Content starts

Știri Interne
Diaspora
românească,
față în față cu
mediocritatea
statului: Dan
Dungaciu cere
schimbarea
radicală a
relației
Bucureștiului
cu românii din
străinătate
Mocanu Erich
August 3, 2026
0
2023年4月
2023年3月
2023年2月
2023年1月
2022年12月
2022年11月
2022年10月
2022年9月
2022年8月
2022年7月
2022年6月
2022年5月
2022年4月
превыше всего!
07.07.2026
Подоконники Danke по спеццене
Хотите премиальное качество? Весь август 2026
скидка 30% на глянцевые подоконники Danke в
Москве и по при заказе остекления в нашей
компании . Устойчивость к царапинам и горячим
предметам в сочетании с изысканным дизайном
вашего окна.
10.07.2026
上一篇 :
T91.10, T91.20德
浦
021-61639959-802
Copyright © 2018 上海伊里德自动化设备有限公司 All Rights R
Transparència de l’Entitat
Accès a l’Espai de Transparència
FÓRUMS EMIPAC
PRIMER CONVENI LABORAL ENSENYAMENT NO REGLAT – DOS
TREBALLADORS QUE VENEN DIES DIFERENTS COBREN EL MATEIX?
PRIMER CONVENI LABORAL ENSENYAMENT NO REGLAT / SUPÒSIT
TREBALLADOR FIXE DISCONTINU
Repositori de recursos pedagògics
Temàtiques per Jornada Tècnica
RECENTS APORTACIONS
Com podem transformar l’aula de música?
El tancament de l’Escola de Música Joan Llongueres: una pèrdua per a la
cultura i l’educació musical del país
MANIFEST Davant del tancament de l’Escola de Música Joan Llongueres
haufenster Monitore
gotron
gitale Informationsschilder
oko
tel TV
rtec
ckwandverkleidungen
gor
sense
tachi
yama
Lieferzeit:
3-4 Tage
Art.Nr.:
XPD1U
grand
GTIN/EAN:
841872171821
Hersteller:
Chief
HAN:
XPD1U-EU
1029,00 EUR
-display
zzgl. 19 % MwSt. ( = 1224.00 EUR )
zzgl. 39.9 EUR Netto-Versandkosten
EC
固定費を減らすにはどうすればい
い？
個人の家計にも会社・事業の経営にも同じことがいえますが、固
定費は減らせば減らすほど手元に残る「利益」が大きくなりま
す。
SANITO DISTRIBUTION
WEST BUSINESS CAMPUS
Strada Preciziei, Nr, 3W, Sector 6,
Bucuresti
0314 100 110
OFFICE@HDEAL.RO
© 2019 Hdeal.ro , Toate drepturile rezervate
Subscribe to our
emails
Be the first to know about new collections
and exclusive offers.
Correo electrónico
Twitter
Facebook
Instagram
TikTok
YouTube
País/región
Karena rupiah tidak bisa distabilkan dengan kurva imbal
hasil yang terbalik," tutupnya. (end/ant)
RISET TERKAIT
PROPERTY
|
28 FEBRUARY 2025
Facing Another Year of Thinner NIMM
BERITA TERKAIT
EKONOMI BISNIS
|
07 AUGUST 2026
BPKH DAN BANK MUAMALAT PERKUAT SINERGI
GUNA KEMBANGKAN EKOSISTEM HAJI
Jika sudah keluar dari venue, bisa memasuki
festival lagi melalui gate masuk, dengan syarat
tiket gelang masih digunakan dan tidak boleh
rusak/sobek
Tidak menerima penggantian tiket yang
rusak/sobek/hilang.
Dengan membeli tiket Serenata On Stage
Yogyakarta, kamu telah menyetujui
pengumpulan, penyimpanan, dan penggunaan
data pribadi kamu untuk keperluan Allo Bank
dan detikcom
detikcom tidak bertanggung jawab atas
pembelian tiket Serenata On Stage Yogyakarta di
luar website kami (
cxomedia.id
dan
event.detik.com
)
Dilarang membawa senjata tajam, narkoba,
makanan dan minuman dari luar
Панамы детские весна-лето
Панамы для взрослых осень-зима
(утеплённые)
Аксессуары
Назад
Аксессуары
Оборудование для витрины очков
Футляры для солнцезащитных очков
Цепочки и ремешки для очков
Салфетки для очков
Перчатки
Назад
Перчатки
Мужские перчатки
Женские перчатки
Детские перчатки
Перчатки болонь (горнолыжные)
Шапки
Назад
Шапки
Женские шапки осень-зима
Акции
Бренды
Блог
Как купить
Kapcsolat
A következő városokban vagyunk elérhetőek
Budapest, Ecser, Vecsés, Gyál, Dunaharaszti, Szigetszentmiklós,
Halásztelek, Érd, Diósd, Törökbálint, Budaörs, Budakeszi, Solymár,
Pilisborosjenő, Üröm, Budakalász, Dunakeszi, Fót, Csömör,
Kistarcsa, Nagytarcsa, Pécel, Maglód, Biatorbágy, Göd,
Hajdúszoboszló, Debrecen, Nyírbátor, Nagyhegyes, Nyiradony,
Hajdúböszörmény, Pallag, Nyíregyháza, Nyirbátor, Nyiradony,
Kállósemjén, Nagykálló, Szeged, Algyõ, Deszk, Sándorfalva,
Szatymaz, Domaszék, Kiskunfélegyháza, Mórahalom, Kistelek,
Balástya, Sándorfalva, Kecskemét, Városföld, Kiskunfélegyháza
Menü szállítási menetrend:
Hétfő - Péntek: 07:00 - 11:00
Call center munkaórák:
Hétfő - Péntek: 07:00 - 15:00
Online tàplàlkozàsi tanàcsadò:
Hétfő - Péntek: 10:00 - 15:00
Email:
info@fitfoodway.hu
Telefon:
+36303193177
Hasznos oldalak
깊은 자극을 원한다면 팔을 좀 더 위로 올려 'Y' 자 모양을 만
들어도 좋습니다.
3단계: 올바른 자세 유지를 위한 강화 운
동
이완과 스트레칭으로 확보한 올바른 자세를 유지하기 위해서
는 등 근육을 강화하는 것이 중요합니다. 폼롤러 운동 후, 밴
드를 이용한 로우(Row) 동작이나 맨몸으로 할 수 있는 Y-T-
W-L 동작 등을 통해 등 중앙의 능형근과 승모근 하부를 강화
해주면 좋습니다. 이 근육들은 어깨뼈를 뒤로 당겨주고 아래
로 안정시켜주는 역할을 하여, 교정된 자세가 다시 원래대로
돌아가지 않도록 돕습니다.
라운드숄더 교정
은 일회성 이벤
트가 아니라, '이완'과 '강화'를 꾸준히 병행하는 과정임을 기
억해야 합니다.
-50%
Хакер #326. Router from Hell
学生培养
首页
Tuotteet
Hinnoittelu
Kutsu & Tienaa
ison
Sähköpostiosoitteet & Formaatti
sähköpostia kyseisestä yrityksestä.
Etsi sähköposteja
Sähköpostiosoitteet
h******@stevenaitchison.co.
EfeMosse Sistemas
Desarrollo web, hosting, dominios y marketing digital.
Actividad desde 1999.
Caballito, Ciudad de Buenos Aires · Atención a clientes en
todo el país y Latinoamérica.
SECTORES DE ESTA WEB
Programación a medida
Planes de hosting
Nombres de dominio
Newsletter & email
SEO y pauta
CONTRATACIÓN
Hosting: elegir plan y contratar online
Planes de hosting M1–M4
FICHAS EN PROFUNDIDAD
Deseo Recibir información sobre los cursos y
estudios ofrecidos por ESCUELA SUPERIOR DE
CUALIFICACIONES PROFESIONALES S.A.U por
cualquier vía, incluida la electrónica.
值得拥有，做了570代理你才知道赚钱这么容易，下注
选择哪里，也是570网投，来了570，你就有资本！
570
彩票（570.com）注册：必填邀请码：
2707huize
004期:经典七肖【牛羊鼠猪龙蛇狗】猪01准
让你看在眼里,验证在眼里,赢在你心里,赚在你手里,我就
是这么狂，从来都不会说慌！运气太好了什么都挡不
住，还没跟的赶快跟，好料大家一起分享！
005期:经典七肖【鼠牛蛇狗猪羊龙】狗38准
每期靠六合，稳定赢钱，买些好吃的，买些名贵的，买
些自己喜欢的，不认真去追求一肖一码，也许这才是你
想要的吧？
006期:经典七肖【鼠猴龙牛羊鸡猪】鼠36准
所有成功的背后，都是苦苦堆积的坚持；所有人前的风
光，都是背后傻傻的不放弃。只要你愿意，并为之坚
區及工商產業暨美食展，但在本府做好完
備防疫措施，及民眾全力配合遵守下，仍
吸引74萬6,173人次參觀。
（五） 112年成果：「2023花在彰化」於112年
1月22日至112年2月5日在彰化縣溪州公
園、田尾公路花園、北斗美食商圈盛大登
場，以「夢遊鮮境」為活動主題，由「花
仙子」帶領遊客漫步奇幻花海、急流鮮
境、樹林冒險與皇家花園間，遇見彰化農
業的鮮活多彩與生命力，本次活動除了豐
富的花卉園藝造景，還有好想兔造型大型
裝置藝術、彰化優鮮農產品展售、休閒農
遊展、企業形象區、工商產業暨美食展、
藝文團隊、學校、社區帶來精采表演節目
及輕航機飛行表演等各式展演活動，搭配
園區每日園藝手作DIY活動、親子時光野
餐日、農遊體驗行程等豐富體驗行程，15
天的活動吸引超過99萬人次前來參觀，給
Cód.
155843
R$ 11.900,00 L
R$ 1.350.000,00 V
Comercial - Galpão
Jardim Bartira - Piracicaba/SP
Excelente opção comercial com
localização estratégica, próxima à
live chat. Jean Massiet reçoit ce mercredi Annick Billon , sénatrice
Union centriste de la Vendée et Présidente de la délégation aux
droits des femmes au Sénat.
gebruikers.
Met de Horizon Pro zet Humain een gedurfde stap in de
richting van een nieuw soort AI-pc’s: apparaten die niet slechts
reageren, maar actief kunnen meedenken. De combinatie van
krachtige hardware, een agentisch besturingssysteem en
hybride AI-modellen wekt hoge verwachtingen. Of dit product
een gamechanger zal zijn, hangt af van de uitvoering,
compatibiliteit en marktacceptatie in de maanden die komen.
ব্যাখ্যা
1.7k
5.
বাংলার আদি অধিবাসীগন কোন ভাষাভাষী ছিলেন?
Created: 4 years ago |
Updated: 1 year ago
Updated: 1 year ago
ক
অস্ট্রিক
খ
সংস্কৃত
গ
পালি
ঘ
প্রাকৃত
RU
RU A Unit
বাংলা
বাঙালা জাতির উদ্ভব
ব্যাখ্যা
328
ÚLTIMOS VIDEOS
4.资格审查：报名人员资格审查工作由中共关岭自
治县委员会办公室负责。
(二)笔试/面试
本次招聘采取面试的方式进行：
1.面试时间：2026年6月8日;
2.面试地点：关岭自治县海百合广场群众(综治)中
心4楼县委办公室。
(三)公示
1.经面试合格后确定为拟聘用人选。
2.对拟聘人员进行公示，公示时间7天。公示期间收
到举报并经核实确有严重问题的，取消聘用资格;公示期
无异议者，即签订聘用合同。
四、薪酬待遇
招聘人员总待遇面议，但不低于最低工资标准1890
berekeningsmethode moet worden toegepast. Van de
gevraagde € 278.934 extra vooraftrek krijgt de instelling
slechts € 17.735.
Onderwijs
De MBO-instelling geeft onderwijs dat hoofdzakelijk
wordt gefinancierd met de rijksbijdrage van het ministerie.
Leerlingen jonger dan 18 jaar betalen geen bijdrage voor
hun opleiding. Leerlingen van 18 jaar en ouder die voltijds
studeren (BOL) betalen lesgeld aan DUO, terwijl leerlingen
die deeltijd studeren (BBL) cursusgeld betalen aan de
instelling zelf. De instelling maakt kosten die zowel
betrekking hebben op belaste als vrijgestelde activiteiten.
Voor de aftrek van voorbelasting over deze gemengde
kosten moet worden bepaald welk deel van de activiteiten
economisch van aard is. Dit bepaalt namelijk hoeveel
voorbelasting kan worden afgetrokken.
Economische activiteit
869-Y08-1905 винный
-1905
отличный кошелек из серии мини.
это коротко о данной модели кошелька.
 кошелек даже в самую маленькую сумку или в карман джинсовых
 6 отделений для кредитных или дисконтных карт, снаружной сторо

Content ends

TASK TO CARRY OUT: How many lines in the records above contain the string "slechts"? Reply with the number alone.

RESPONSE AREA: 2